I Asked an AI to Judge My Hacker News Comments. The Real Lesson Wasn’t About Me.

You’ve probably done it. You open your Hacker News profile, scroll through your own comments, and think, “Yeah, that was a good one. I’m clearly the sharpest person in this thread.” Then you close the tab, vaguely satisfied. It’s a private ritual of ego maintenance—what one developer has called a “horoscope for nerds.”

So when I stumbled on Selbstbild—a web app that lets Fable 5 (Anthropic’s top-tier model, the one the US government had to restrict export on) analyze your entire HN comment history—I knew I had to try it. Not because I needed validation. Because I needed more validation.

The tool is beautifully simple. You bring your own API key, it scrapes your public comments, and the LLM spits out a personality summary, a quality score, and a few brutal observations. It’s all client-side, no sneaky cookies. Pure, unadulterated algorithmic narcissism.

I got my results. Fable 5 told me I was “highly analytical, occasionally condescending, but ultimately a valuable community member.” I felt seen. I felt vindicated. I felt exactly the warm glow you’d expect from a machine you’ve been told is smarter than most humans.

But then I read the creator’s own admission—the part that made me rethink the whole exercise.

He built the entire app using Fable 5 itself. A few prompts. A few minutes. The model wrote nearly all the code. And then he reviewed it. He found bugs. A cache deletion issue that could leave user data lingering. An ancient API version that had been deprecated. A couple of stray “any” types.

These were not subtle issues. They were exactly the kind of mistakes any competent human developer would catch in a five-minute code review. But Fable 5—the same model that had just evaluated my entire personality with eerie accuracy—had let them through.
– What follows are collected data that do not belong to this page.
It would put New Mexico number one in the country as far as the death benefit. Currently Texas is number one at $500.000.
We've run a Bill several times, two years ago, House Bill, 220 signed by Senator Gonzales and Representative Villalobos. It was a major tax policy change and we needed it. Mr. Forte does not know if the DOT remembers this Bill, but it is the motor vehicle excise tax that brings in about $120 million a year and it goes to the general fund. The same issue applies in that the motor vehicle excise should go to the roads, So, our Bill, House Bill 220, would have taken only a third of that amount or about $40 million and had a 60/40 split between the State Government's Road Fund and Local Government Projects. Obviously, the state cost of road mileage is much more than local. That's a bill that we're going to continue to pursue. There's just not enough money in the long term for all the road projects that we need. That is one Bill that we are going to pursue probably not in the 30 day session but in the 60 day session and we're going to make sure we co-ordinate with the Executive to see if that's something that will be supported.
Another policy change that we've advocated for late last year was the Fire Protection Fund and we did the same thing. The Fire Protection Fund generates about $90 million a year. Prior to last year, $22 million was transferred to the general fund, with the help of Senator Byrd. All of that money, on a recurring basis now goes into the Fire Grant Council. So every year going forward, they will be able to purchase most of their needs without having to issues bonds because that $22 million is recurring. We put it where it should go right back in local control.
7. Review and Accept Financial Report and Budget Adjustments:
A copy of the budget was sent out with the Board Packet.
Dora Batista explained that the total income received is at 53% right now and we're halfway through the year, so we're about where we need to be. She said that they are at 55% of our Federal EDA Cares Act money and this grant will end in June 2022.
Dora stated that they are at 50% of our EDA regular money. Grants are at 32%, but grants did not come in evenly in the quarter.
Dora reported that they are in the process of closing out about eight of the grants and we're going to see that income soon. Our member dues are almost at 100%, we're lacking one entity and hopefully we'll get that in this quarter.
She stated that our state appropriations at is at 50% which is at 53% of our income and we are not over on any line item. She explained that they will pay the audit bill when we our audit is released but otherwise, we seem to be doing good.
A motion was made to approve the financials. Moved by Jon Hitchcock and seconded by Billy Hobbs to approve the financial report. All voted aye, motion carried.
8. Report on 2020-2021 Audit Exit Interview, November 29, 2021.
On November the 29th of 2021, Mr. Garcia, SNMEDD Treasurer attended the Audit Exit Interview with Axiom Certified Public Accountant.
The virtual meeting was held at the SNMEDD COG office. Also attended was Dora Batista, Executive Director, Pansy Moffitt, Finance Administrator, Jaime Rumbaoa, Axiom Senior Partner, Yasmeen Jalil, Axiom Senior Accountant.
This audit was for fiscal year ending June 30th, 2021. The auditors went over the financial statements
This is the paradox of “super-intelligence”: it can pass the Turing test on your ego and fail the lint check on your code.

I’m not picking on Anthropic. The same thing happens with GPT-4, with Gemini, with every frontier model. We’ve built systems that can write poetry, pass the bar exam, and diagnose diseases, yet they still stumble on cache invalidation—the computer science equivalent of remembering to turn off the stove.
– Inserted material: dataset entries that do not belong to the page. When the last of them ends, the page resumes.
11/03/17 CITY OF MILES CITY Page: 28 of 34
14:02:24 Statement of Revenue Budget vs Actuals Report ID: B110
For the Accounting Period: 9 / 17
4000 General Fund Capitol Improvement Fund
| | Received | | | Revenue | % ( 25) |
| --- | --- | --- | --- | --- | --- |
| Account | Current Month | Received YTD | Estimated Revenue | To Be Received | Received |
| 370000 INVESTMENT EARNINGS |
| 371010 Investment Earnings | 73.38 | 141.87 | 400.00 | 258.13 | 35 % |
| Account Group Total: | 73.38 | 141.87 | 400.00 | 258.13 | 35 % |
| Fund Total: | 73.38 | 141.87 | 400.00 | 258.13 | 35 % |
The creator’s conclusion is brutally honest: “If such obvious deficiencies can sneak in on such a simple project with such an advanced model, that tells me we are still far from a stage where ‘no review’ is even something we can discuss.”

That sentence should be printed on a poster in every AI lab. We’re so busy celebrating how much code LLMs can generate that we ignore how much of it is subtly wrong. A second pass—whether by a human or another agent—would have caught these bugs. But a second pass isn’t “no review.” It’s just outsourcing the review to a different part of the stack.
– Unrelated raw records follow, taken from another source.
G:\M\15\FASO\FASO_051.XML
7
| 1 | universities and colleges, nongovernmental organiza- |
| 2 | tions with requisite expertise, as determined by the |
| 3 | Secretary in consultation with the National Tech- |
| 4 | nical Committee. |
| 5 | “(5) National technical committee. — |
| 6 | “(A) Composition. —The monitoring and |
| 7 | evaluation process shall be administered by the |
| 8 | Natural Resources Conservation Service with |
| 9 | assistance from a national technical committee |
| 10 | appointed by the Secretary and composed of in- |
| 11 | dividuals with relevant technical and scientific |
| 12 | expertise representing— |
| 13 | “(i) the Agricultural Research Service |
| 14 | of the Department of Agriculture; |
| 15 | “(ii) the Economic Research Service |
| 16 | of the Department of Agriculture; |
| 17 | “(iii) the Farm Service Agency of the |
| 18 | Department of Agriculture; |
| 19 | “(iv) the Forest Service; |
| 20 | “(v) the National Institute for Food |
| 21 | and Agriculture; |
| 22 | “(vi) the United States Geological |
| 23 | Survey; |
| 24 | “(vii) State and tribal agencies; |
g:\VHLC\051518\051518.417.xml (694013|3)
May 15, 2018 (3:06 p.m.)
The “no review” dream is a fantasy. What we’re building is a future where reviewing becomes cheaper, not obsolete.

And that’s the real takeaway from Selbstbild. It’s not about whether you’re as smart as you think you are. (Spoiler: you’re not, but neither is the AI.) It’s about the meta-game we keep missing. Every time we use an LLM to judge our own intelligence, we’re implicitly trusting that the judge is competent. But the model that wrote the judge is the same model that wrote the code with the cache bug.

The architecture of the hype is a hall of mirrors. We ask AI to assess our writing, our code, our personalities. We trust its verdict because it sounds sophisticated. But the model itself is a high-speed parlor trick with a PhD in bullshit.

I still recommend you try Selbstbild. It’s genuinely fun, and the creator deserves credit for being transparent about both the app’s capabilities and its limitations. Just don’t take the results too seriously. And definitely don’t let Fable 5 deploy code to production without a human looking at it first.

If a machine can tell you you’re a genius while simultaneously forgetting to clear its own cache, maybe the machine isn’t the one you should be listening to.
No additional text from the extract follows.